● **INSTRUCTIONS TO FOLLOW**:
With the pictures omitted, repeat exactly the lines below starting with the line that has "right back paw: (303, 981)" and going on through the line that has "nose: (423, 180)".

● **SOURCE MATERIAL**:
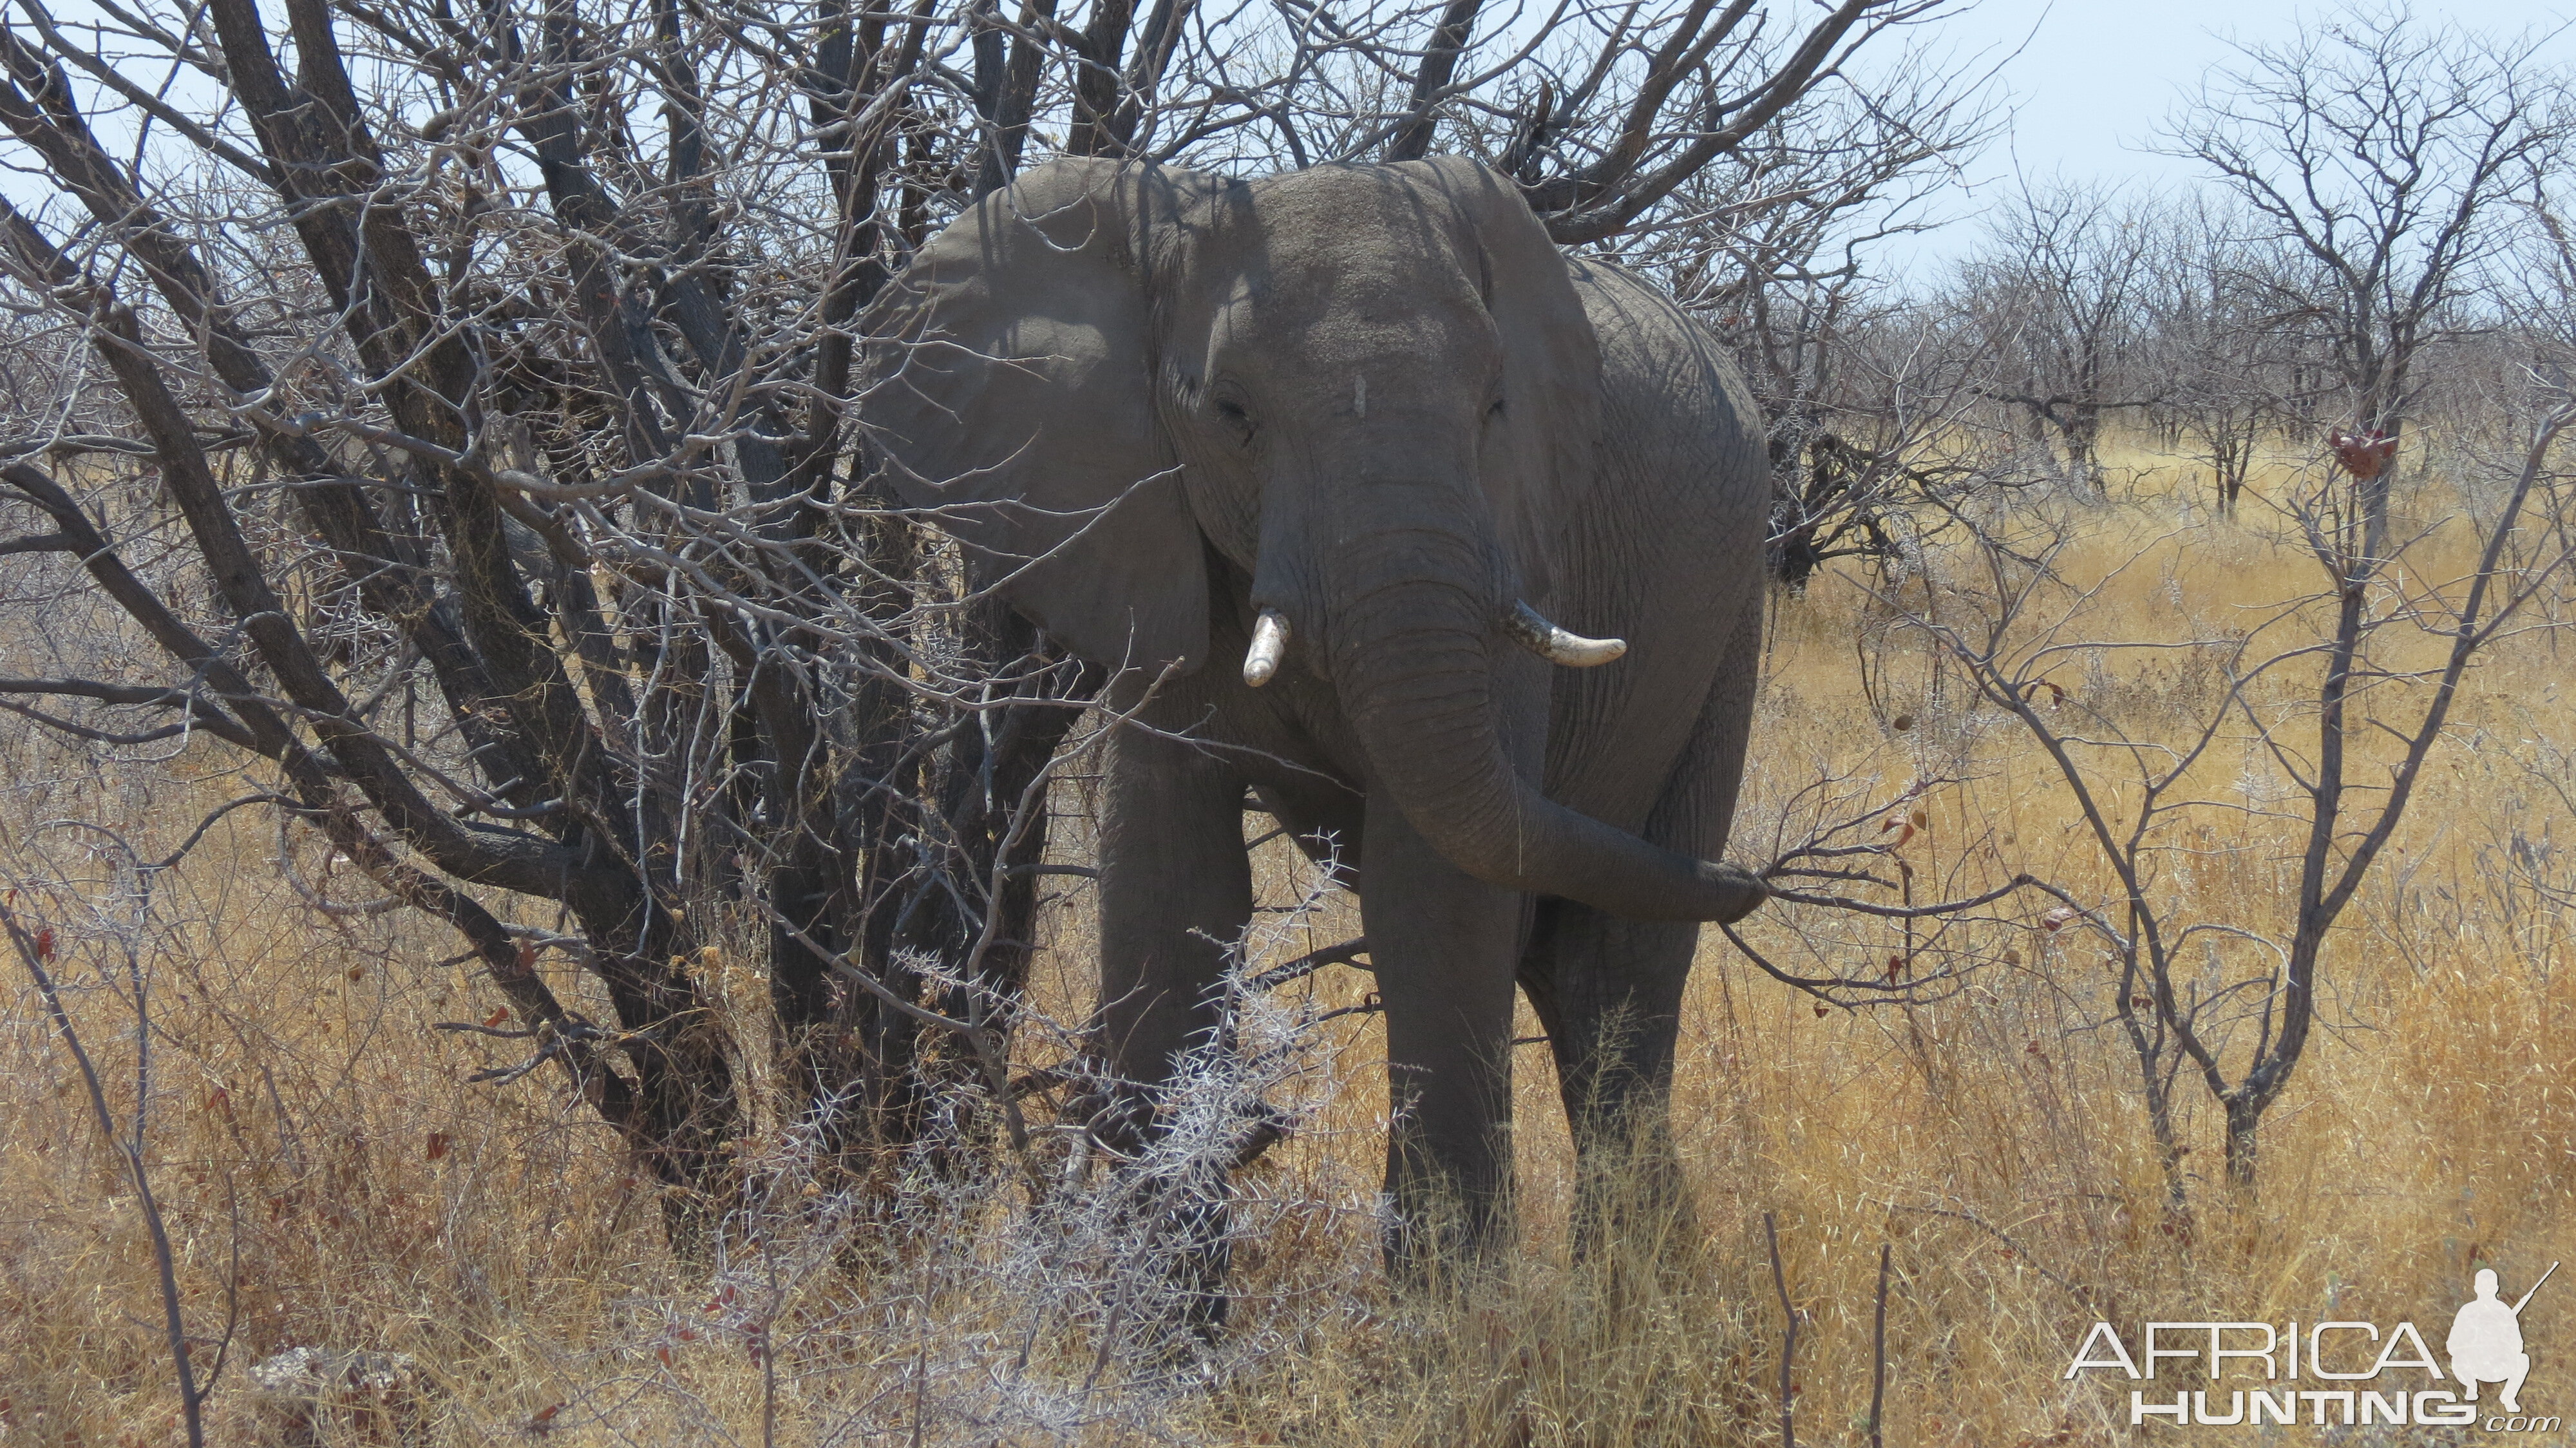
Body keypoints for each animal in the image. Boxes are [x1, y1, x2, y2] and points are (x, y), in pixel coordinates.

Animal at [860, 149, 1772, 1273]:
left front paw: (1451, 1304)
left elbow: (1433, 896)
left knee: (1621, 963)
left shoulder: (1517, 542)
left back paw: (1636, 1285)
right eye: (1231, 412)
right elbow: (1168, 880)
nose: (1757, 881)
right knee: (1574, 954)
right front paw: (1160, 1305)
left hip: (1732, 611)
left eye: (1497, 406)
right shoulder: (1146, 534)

---

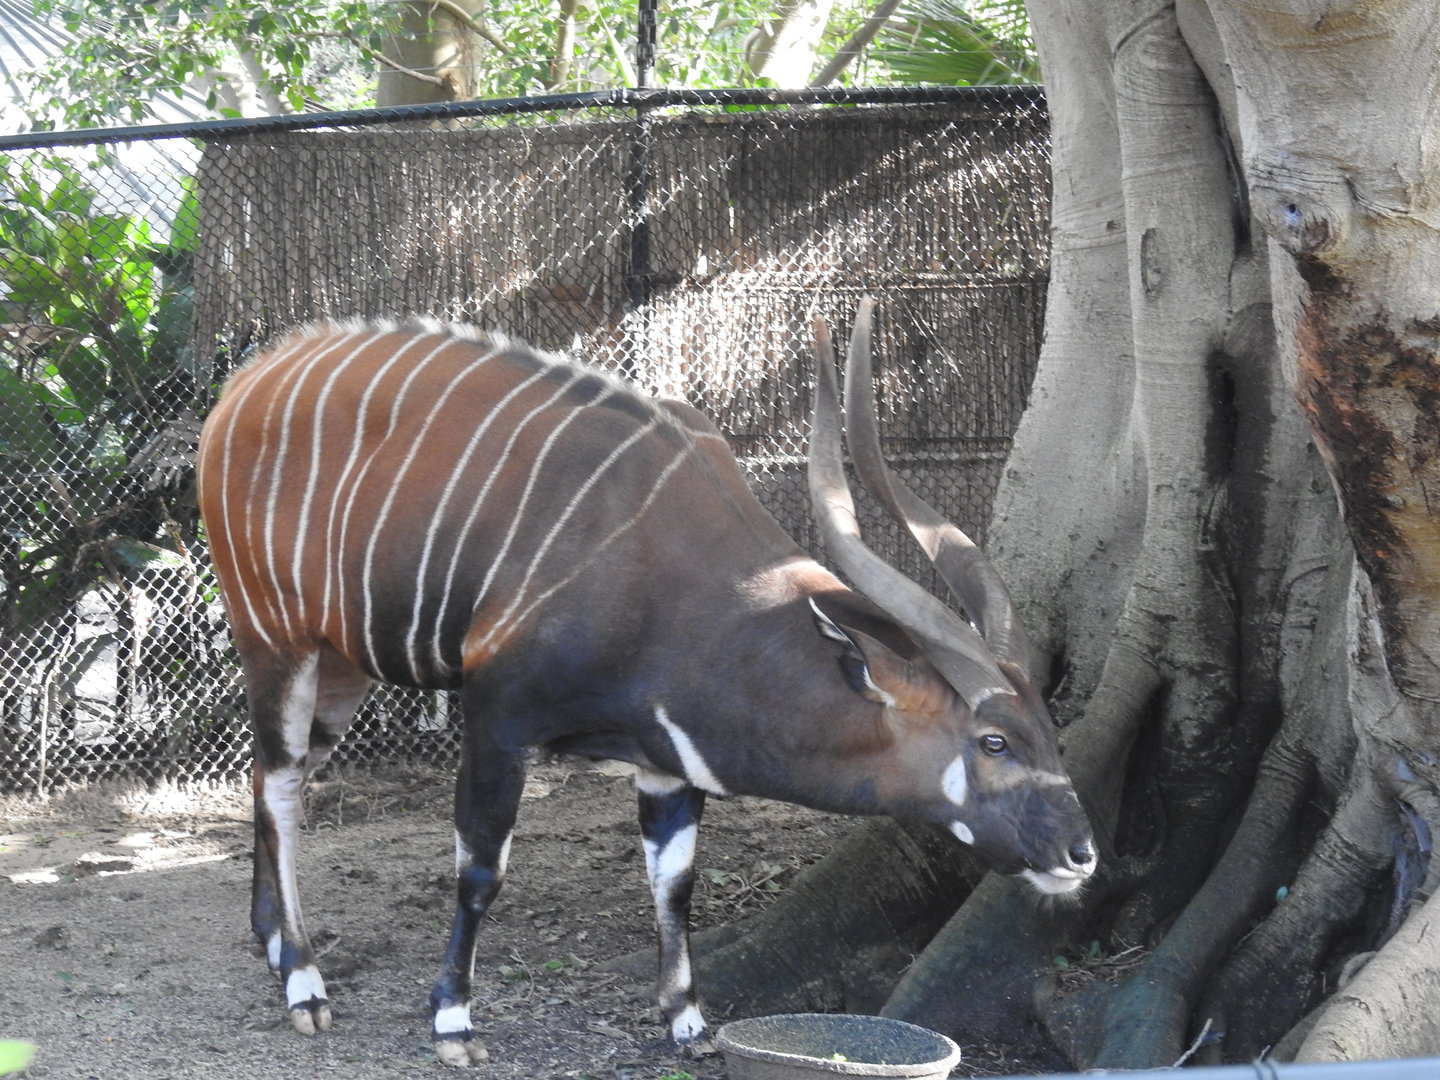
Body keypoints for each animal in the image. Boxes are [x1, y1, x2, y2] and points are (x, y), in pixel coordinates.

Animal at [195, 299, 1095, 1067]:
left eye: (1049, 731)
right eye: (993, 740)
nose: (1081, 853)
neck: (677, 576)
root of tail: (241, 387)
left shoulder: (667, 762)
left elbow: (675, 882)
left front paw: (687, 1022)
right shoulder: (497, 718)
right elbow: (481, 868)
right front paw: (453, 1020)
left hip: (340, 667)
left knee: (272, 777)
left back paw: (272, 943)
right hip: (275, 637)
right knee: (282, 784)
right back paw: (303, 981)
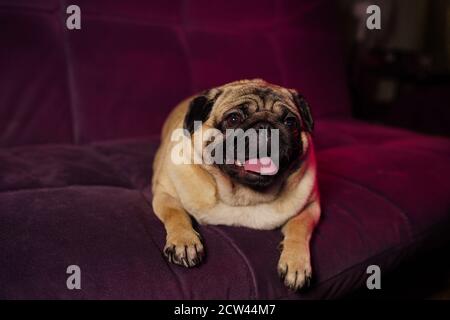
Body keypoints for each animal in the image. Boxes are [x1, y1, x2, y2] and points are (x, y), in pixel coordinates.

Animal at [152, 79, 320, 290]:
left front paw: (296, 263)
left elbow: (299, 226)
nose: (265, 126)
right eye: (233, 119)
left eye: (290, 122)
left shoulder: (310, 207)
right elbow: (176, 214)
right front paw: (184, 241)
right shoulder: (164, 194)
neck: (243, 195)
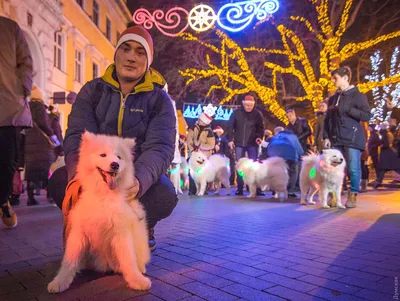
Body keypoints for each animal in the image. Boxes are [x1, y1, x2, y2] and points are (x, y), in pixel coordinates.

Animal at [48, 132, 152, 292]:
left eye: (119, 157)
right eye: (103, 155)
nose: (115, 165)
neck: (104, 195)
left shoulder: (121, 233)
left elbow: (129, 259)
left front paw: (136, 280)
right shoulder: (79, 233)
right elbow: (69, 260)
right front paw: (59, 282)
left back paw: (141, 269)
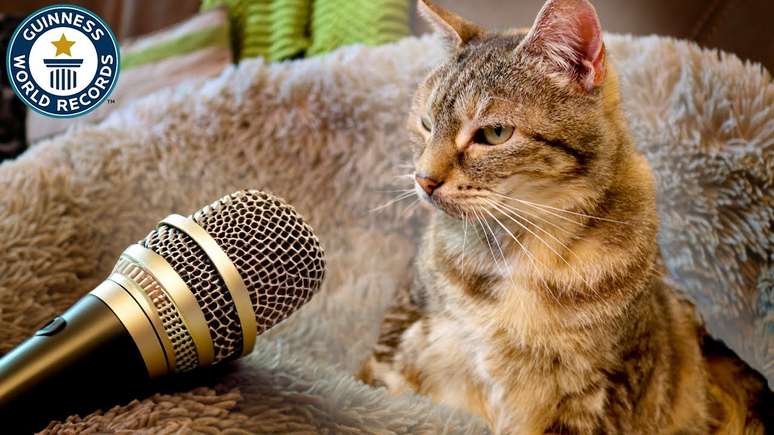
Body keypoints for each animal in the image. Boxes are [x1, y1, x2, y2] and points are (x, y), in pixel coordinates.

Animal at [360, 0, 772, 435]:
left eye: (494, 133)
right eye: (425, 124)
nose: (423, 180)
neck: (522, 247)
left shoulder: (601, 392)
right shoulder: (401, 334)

● **EXERCISE OUTPUT**:
right back paw: (303, 981)
Body keypoints for each animal in the image. Boxes are [x1, y1, x2, y2] and points are (x, y), in pixel coordinates.

Animal at [152, 79, 320, 290]:
left front paw: (296, 263)
left elbow: (299, 226)
nose: (265, 126)
right eye: (233, 119)
left eye: (290, 122)
left shoulder: (310, 207)
right elbow: (176, 214)
right front paw: (184, 241)
right shoulder: (164, 194)
neck: (243, 195)
Body keypoints for each animal in the image. Boxes are [x1, y1, x2, y2] and points are (x, y), in pixel coordinates.

Animal at [48, 132, 152, 292]:
left eye: (119, 157)
right eye: (103, 155)
nose: (115, 165)
neck: (104, 195)
left shoulder: (121, 233)
left elbow: (129, 259)
left front paw: (136, 280)
right shoulder: (79, 233)
right elbow: (69, 260)
right front paw: (59, 282)
left back paw: (141, 269)
Body keypoints for each animal in the image. Boxes are [x1, y1, x2, y2] and points are (x, y), in pixel coordinates.

Animal at [360, 0, 772, 435]:
left eye: (494, 133)
right eye: (425, 124)
nose: (423, 180)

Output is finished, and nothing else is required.